*** Opening Data provided ***

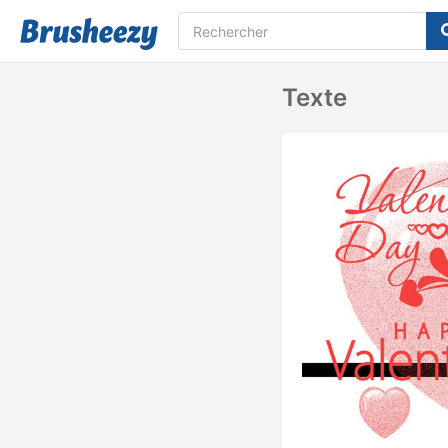
Texte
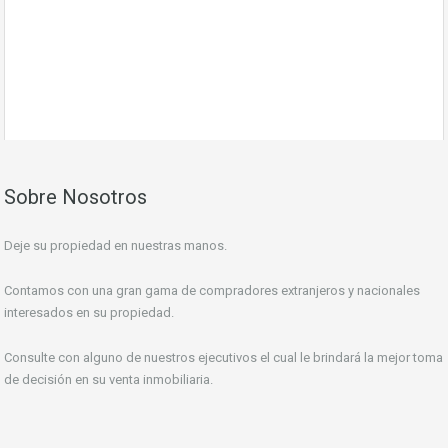
Más detalles
7 Fotos
Terreno de 99.000 Mts2 a la Venta, Lote de 17 Parcelas
Sobre Nosotros
Deje su propiedad en nuestras manos.
Contamos con una gran gama de compradores extranjeros y nacionales
interesados en su propiedad.
Consulte con alguno de nuestros ejecutivos el cual le brindará la mejor toma
de decisión en su venta inmobiliaria.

*** Closing Data provided ***

• _About this task_: Images stay out, but the rest of the data above must be repeated exactly.

• _The answer_:
Texte
Más detalles
7 Fotos
Terreno de 99.000 Mts2 a la Venta, Lote de 17 Parcelas
Sobre Nosotros
Deje su propiedad en nuestras manos.
Contamos con una gran gama de compradores extranjeros y nacionales
interesados en su propiedad.
Consulte con alguno de nuestros ejecutivos el cual le brindará la mejor toma
de decisión en su venta inmobiliaria.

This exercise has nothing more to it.